Many people can identify the key characteristics of Autism; difficulty communicating, difficulty in social situations, finding it difficult to make friends and understand other people, a need of routine and obsessive behaviour. But there’s more; the need for clear, unambiguous instructions, being disturbed by noise and touch, and difficulty in sleeping. Not many people are aware of these problems.
It’s a misconception that all people with Autism have special abilities in areas such as music and art, or math genius. Remember Rainman? Actually it’s estimated only 1 in 200 people with Autism have these abilities, and are savants who can perform amazing feats the rest of us find astounding.
Almost a quarter of people thought Autism only affects children. In fact a child with Autism grows up to be an adult with Autism. People don’t realise there is no cure for Autism.
10% of people thought Autism was not a disability.
The main finding was that a high percentage of people had heard of Autism but few knew the various degrees of it on the spectrum. Aspergers Syndrome is often thought of as a hidden disability as it’s often difficult to tell if a person has the condition from their appearance. People with Aspergers may have fewer problems with speaking, they often have above average intelligence, and don’t have the hearing disability associated with Autism, but they can suffer conditions such as Dyslexia, Dyspraxia, Attention Deficit Hyperactivity Disorder (ADHD), and Epilepsy.
Although there is no cure, it’s important to understand that with the right help and support, people with Autism can have a good life.

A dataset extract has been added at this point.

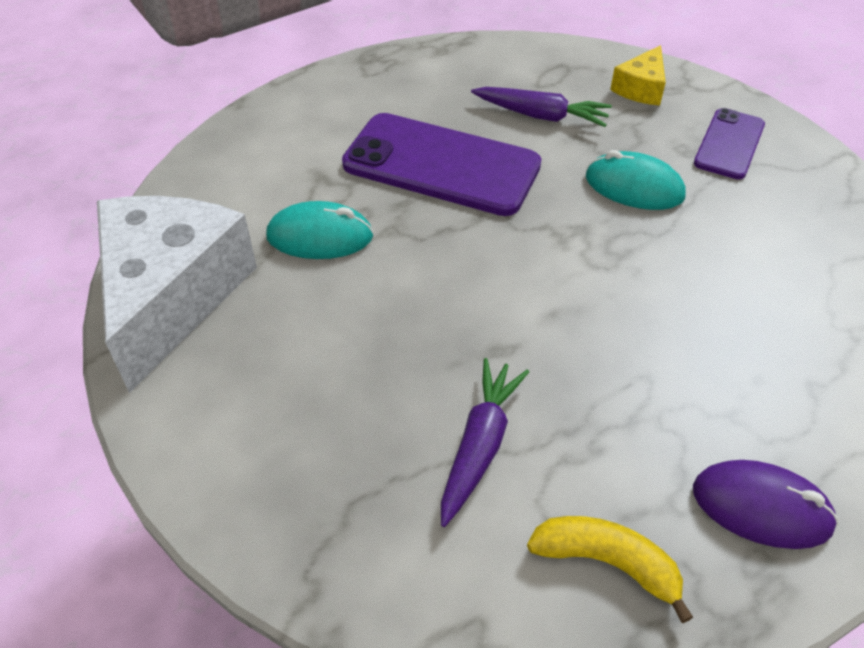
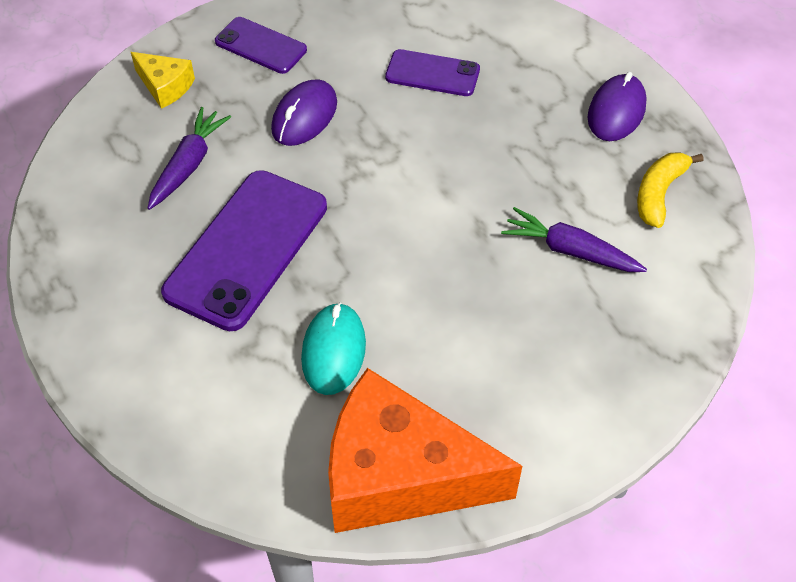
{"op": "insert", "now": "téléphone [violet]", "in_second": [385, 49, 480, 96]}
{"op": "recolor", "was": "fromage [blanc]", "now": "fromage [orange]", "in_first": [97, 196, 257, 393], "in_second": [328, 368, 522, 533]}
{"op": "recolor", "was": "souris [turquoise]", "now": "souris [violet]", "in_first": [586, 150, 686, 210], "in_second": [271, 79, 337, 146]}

Since the report was published research has continued and I was extremely interested to read a study published in May 2014 on the prevalence of Autism in the general adult population. I have always held firm the opinion that there is a small element of Autism in us all, whether our routines or aversion to certain noises and textures and OCD behaviours. Scientists believe that 1% of adults in England met the criteria for an Autistic Spectrum Disorder, although none of those identified realised they had the conditions. Applied to the UK as a whole, 1% would equate to approximately 600,000 adults.
It has to be stressed that the majority of these cases would be relatively mild, only a very few would be diagnosed as severe. Thankfully today we know that severe Autism, especially with hearing disability is much more likely to be recognised and diagnosed early.
This research is being passed to medical students, psychiatrists, trainee doctors, and health professionals through education and training.
At FreshFields we have many service users on the Autistic Spectrum, some more challenging than others, we never know how a person will react from one day to the next, but by maintaining clear, concise, and consistent behaviours which match their support needs, I can honestly say each day they put a smile on my face and I hope we do the same for them.